> [Collected data]:
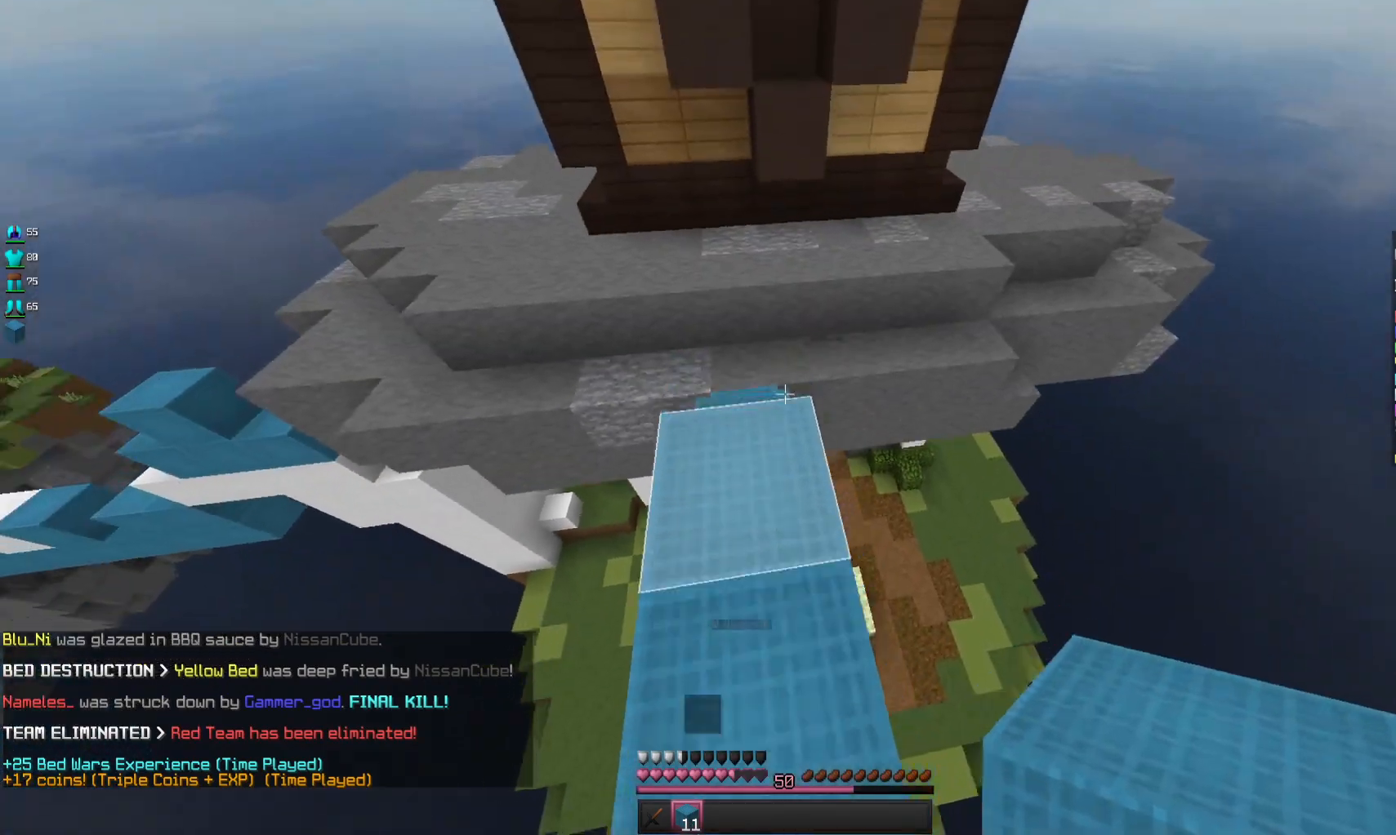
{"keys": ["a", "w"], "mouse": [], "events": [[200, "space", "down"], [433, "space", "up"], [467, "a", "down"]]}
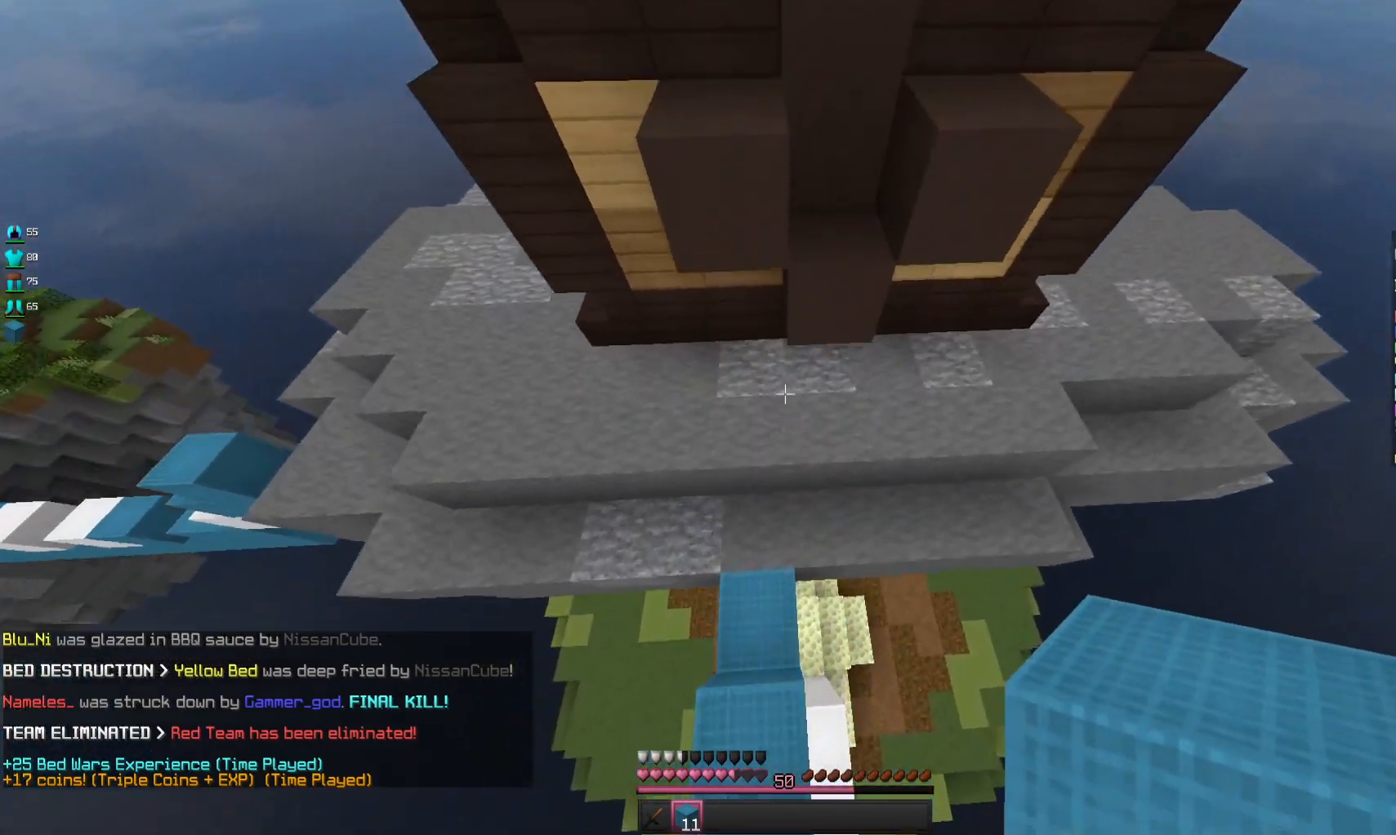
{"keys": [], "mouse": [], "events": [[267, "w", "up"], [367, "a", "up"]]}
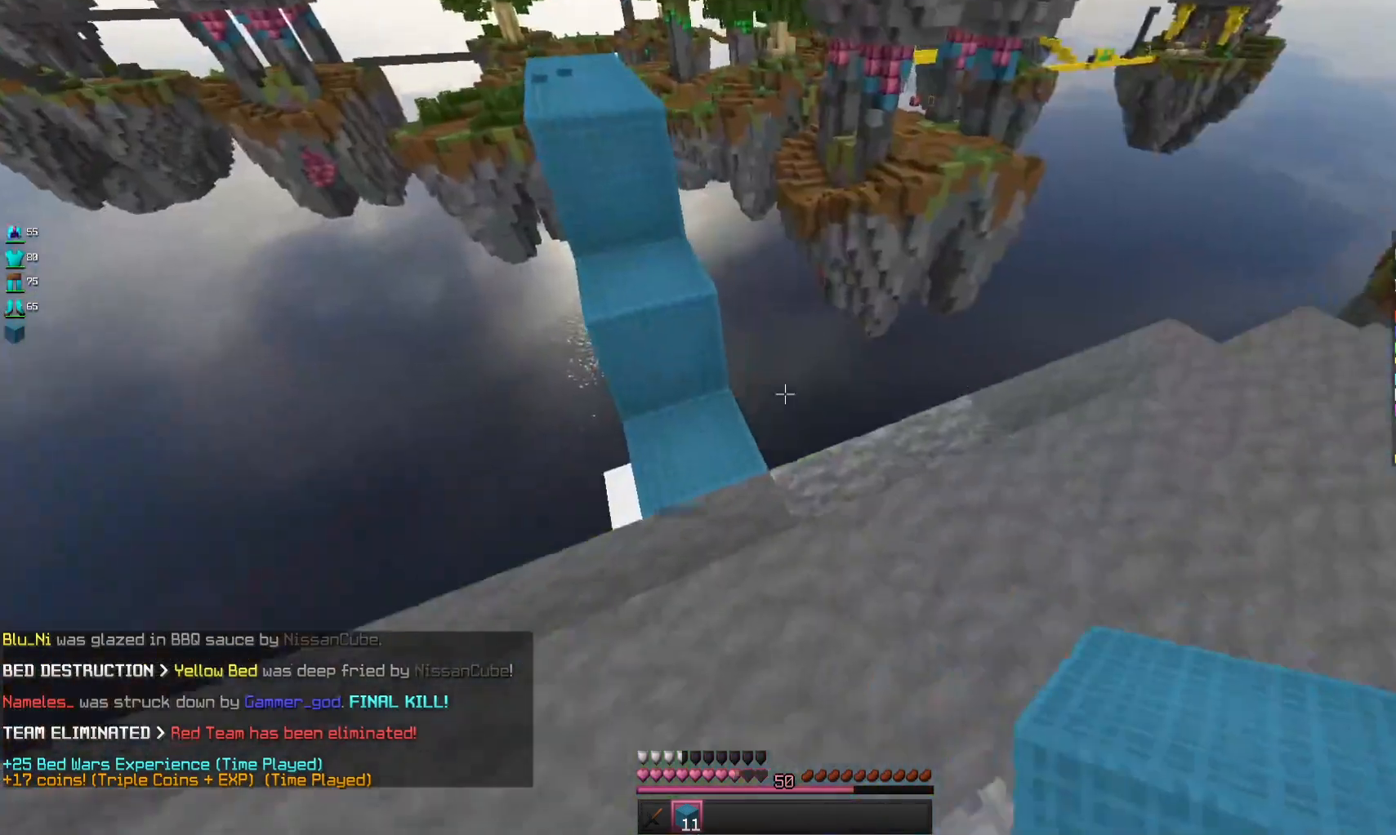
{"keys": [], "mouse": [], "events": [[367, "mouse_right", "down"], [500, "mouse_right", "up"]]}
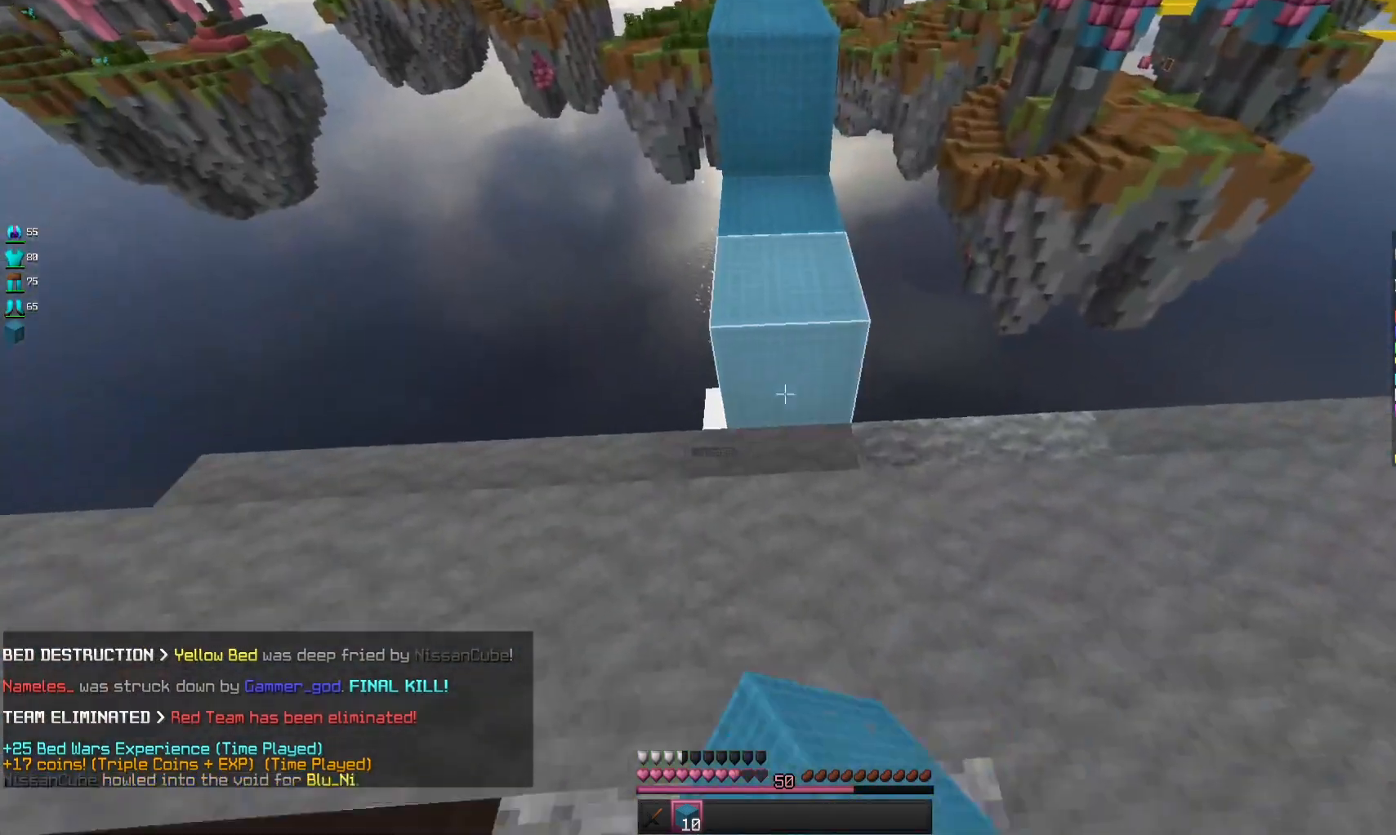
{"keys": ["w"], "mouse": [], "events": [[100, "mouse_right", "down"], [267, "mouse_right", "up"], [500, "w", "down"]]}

> [Your task]:
Copy the lines above exactly. Do not include pictures.

> [The completed task]:
{"keys": ["a", "w"], "mouse": [], "events": [[200, "space", "down"], [433, "space", "up"], [467, "a", "down"]]}
{"keys": [], "mouse": [], "events": [[267, "w", "up"], [367, "a", "up"]]}
{"keys": [], "mouse": [], "events": [[367, "mouse_right", "down"], [500, "mouse_right", "up"]]}
{"keys": ["w"], "mouse": [], "events": [[100, "mouse_right", "down"], [267, "mouse_right", "up"], [500, "w", "down"]]}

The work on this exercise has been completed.